=== DATA FOR THIS EXERCISE ===

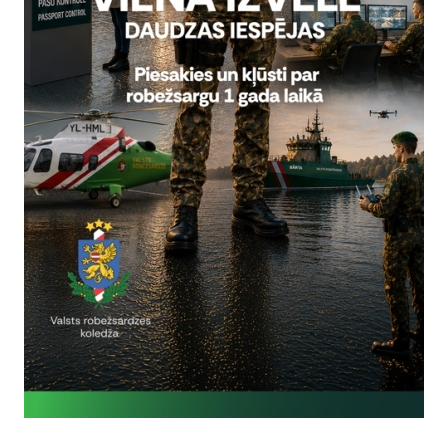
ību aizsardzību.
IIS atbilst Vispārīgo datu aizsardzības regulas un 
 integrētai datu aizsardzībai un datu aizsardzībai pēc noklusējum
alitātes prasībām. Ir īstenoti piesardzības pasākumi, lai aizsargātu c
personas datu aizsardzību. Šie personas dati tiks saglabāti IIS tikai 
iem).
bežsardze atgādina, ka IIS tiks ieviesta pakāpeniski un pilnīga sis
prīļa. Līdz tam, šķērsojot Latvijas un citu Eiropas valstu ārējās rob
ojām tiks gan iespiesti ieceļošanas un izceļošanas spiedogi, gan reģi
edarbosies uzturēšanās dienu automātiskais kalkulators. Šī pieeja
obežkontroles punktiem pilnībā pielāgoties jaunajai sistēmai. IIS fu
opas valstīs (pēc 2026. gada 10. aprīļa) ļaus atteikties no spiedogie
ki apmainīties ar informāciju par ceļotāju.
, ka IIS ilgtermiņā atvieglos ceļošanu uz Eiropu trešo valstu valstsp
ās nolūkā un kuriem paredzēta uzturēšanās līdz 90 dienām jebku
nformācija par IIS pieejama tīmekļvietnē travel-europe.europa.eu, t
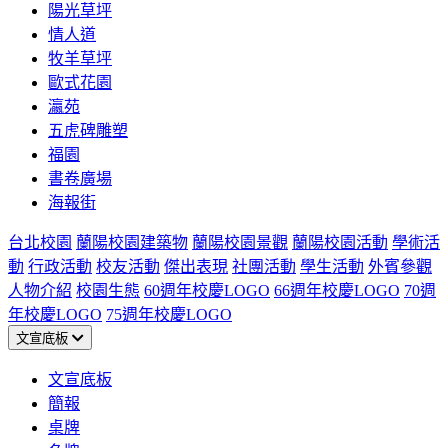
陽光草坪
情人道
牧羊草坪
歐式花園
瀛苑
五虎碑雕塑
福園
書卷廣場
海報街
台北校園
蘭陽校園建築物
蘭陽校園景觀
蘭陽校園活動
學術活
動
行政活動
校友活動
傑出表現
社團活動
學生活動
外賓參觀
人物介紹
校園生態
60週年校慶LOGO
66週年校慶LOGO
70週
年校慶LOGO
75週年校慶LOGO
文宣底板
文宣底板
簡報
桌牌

===
=== DATA FOR THIS EXERCISE ===

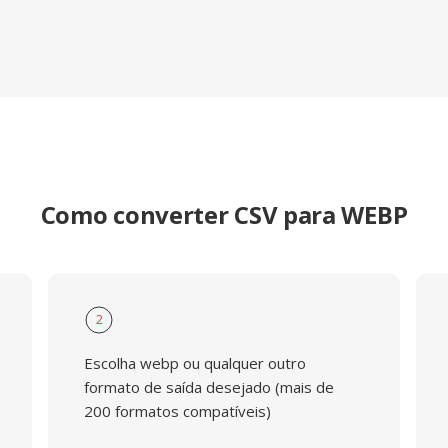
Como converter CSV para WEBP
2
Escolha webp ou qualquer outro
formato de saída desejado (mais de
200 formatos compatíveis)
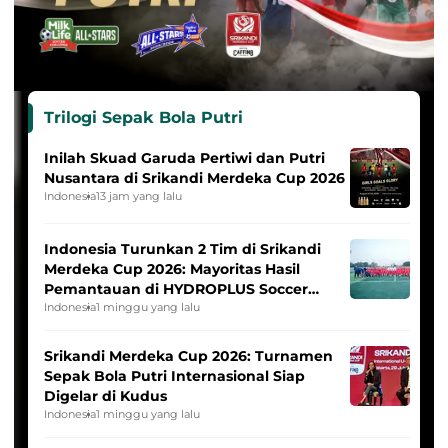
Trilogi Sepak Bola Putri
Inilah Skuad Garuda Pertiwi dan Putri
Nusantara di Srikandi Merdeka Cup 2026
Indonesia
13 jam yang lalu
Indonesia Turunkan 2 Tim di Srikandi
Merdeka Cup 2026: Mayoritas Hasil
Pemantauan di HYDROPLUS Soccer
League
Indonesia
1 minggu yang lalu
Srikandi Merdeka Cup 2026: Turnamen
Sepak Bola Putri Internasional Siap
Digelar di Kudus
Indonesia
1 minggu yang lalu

===

In the records above, some lines may contain the word "aizsardzību"; copy every one of them.

ību aizsardzību.
personas datu aizsardzību. Šie personas dati tiks saglabāti IIS tikai 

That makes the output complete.